GIVEN PASSAGE: Begin
Damion Delano Stewart (born 18 August 1980) is a Jamaican professional footballer who last played for Perlis FA in the Malaysia Premier League.

Club career

Harbour View FC
Stewart played for Jamaica side Harbour View FC where he garnered the nickname "Stew Peas". While playing as defensive stalwart at Harbour View, his club won the Jamaica National Premier League in 2000 and CFU Club Championship in 2004. In February 2005, he had a trial with Darlington, following which he was due to sign for the rest of the 2004–05, until his move was blocked by the Home Office.

Bradford City
He returned to England in the summer with Bradford City and signed a season long loan for the 2005–06 season. He made his Bradford debut as a half-time substitute in a 2–0 defeat to Southend United on 9 August 2005. His first start came on 12 November 2005 when he was substituted after just 27 minutes. He scored his first goal in a 1–0 victory over AFC Bournemouth to help ease Bradford's relegation worries. In total, he played 23 league games during his loan spell as Bradford came 11th in League One.
GIVEN PASSAGE: End
### DIRECTIONS
A – Print the Damion Stewart passage from "Damion Delano Stewart" up to and including "the Home Office.".
B – Answer these questions from the Damion Stewart passage:
(i) For which club did Stewart last play?
(ii) Against which team did he make his Bradford debut?
(iii) Where did Bradford finish in League One during his loan spell?
C – Decide whether each statement agrees with the Damion Stewart passage:
(i) Stewart's move to Darlington was blocked by the Home Office.
(ii) Stewart scored his first Bradford goal against Southend United.
(iii) Harbour View won the CFU Club Championship in 2004.
The data that comes next is separate material and is not part of the Damion Stewart passage.
DATASET EXTRACT: Begin
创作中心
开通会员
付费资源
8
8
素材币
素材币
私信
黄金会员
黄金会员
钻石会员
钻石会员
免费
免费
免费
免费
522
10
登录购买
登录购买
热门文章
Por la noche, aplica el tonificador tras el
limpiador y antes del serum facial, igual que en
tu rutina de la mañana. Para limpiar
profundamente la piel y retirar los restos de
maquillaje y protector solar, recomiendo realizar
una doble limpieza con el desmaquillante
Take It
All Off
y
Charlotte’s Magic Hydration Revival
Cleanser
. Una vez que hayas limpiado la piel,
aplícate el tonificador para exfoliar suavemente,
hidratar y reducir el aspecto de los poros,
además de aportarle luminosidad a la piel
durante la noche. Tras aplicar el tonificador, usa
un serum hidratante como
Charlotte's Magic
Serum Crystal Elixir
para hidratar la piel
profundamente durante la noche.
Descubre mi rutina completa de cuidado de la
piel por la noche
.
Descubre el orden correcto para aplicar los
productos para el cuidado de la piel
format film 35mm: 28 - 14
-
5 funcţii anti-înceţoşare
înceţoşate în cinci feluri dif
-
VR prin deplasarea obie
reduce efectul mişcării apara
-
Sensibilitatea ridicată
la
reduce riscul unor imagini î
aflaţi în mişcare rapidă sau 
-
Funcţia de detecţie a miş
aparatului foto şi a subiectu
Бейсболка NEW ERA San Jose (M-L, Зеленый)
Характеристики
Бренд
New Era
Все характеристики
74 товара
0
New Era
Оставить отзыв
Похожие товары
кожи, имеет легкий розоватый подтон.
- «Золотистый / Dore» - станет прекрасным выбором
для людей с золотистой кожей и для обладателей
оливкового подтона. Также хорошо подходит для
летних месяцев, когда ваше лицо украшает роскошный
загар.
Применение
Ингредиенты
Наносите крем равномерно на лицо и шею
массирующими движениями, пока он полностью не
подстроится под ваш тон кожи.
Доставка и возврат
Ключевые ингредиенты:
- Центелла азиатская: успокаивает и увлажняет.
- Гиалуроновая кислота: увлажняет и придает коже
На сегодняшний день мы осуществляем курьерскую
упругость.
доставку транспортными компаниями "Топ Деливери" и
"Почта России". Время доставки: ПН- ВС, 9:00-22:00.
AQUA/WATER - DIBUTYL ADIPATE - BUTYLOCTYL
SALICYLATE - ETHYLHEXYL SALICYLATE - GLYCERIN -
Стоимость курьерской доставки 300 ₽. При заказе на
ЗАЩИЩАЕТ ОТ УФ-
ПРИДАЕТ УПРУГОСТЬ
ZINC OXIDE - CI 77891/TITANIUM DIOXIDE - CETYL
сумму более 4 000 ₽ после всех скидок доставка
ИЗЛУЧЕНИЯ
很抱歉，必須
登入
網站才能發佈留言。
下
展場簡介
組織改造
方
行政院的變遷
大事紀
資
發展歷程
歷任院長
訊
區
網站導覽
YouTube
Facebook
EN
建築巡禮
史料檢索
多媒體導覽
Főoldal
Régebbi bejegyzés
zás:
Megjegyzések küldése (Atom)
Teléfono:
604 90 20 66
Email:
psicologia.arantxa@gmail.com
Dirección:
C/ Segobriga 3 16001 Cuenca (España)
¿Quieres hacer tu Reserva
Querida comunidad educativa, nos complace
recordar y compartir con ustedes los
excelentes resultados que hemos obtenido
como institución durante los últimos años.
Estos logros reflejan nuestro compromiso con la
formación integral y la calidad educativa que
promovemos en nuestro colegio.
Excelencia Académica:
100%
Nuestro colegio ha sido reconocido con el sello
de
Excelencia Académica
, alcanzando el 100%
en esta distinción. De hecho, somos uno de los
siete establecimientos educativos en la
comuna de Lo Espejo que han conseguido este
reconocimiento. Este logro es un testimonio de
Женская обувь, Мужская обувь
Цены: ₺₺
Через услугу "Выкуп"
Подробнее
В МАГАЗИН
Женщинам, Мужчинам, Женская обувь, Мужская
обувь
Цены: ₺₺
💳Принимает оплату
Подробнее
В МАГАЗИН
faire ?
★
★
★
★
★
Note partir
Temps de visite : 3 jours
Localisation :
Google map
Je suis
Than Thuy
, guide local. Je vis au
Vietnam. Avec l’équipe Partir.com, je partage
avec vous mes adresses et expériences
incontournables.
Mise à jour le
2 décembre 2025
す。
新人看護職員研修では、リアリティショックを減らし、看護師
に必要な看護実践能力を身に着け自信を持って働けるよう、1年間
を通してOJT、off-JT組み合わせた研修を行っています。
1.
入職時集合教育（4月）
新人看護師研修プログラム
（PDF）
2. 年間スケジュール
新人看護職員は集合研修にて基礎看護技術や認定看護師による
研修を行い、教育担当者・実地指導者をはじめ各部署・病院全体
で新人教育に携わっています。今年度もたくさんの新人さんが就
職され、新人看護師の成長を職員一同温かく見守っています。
DATASET EXTRACT: End
### EXERCISE SOLUTIONS
A –
Damion Delano Stewart (born 18 August 1980) is a Jamaican professional footballer who last played for Perlis FA in the Malaysia Premier League.

Club career

Harbour View FC
Stewart played for Jamaica side Harbour View FC where he garnered the nickname "Stew Peas". While playing as defensive stalwart at Harbour View, his club won the Jamaica National Premier League in 2000 and CFU Club Championship in 2004. In February 2005, he had a trial with Darlington, following which he was due to sign for the rest of the 2004–05, until his move was blocked by the Home Office.

B –
(i) Perlis FA, in the Malaysia Premier League.
(ii) Southend United.
(iii) 11th.

C –
(i) Yes: "until his move was blocked by the Home Office."
(ii) No: "He scored his first goal in a 1–0 victory over AFC Bournemouth"
(iii) Yes: "CFU Club Championship in 2004."